Tam da bu noktada, dünya ve ülkemiz özgülünde her geçen gün yeni bir aşamasına tanık olduğumuz bu parçalanma sürecinin, emperyalizm ve oligarşinin sözcüleri tarafından “yeniden yapılanma” ve “değişim” süreci vb. gibi nitelemelerle kitlelere sunulmak istendiğine tanık oluyoruz.
Yaşanmış dünya savaşlarıyla yeniden paylaşım mücadelesi arasındaki doğrudan ilişki inkar edilemez bir olgudur. Her iki dünya savaşı da dünyanın yeniden paylaşımı doğrultusundaki emperyalist uzlaşmazlıkların, çatışmaların ifadesi olmuştur.
Yeniden paylaşımın kaçınılmaz bir gereklilik olarak gündemde olduğunu söylediğimiz günümüz koşullarında böyle bir tehlike gündemde midir?
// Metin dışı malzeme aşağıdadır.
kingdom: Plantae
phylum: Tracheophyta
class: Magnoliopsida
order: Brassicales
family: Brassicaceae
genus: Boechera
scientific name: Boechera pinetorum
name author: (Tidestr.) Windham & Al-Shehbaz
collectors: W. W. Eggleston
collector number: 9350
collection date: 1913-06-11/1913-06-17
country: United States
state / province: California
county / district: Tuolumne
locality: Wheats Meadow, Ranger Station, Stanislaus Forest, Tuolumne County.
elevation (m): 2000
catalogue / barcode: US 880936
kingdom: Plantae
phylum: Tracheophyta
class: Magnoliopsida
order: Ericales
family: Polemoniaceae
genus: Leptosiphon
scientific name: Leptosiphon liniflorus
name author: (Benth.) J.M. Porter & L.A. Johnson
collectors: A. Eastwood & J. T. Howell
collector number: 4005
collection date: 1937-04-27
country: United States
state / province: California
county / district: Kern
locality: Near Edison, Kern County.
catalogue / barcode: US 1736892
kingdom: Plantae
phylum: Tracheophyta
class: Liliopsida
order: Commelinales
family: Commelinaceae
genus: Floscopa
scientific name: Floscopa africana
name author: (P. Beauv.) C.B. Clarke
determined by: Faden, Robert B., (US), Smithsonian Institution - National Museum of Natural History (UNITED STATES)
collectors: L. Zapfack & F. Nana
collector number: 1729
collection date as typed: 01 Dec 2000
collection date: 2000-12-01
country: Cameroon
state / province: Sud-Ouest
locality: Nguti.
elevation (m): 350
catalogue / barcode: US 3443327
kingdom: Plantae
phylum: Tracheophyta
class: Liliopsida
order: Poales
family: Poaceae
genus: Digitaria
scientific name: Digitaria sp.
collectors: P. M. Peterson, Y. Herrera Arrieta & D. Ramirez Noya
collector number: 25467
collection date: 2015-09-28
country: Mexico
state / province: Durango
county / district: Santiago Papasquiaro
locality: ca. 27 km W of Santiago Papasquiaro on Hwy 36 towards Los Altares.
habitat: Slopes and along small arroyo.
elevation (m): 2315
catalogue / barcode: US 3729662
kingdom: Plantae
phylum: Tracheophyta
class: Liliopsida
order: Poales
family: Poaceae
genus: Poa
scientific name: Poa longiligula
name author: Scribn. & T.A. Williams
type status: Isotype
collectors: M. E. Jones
Dünya yeni bir paylaşım savaşının kan denizine yuvarlanacak mıdır? Özellikle de Irak sorununun giderek çıkmaza girmesi, karşılıklı restlerin sertleşmesi üzerine bu soru daha sıklıkla sorulur olmuştur.
Bu soru Irak sorunuyla birlikte gündemimize giren bir soru değildir. 1990’lı yıllar boyunca şu veya bu vesileyle bu soru sürekli gündemde tutulmuştur. Artık uzlaşmaz düzeye gelen emperyalistler arası çelişki ve çatışmaların savaşla çözümlenememesini salt sosyalist sistemin varlığıyla açıklama kolaycılığı bu soruyu bundan sonra da değişik vesilelerle gündemde tutacaktır kuşkusuz. Ve siz belli periyotlarla bu soruya cevap vermeye devam edeceğiz.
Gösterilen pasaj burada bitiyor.